What I find oustounding every day are those men who have their rate of progression slow down considerably with the use of finasteride or dutaseride, and for some, adding minoxidil. My maternal grandfather and uncle had extensive hairloss up to class 6. Neither of them had used any hairloss drugs. I did not have the opportunity to use finasteride until I reached class 4-5, however, 12 years later, I still have not noticably lost any more of my native hair subject to DHT. My uncle is now 79 years of age and still a class 6.
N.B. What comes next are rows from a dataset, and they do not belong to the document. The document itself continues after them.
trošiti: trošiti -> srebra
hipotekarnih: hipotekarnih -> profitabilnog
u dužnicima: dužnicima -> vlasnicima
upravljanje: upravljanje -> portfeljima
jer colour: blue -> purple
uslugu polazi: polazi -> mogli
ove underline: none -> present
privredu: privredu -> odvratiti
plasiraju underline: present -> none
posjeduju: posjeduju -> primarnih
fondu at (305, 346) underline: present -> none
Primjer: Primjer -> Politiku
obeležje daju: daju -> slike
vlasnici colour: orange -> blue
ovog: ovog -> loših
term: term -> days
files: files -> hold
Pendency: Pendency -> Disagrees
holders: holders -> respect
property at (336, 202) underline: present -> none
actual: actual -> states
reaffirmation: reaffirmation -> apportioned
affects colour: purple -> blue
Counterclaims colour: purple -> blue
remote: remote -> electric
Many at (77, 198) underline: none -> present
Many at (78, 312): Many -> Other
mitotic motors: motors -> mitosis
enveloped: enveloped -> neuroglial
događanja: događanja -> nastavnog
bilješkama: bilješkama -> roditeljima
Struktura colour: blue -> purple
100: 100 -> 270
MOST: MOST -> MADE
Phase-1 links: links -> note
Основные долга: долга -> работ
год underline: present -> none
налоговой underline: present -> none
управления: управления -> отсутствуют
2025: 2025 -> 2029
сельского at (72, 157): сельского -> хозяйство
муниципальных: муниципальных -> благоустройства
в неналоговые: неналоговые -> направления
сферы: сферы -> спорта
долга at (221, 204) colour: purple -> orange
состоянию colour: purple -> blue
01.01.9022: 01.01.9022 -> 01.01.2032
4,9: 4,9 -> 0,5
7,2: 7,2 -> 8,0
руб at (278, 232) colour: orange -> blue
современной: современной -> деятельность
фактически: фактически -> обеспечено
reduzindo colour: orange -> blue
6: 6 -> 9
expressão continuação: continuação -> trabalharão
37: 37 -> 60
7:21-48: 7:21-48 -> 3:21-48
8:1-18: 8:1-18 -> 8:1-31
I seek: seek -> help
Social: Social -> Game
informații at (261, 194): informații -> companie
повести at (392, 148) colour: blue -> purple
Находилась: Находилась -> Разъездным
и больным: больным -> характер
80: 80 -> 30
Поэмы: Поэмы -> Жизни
It is for this reason why patients need to get additional procedures. Subsequently, there are very few patients who get by with one procedure. Some simply do not have MPB and simply want to lower a hairline. And I agree that the preservation of available
donor is absolutely critical.
Please note that I said [I]available[I] donor. Some of the donor zone can be miniturizing which is proof some of it is DHT receptive and not to be considered terminal hair. I would think that any HT surgeon would inspect for this on every patient prior to surgery. My point is that every patient must plan for the needs at present AND the future as hairloss continues. Once started, the patient is committed to future procedures.
Some docs will state that they solidly believe moving as much hair as possible in the first session is the best approach. They will state that the virgin scalp is the most ideal environment for the best yields because the blood supply has not been previously compromised with scarring from prior procedures. I don't necessarily completely agree with this because ANY procedure is going to compromise the exisiting environment. It is true however that the more incisions created, the more the recipient area's blood supply is compromised.
The only other time it would be the motive is because the doctor is trying to get as much revenue as he/she can. Do you think that might ever be the case?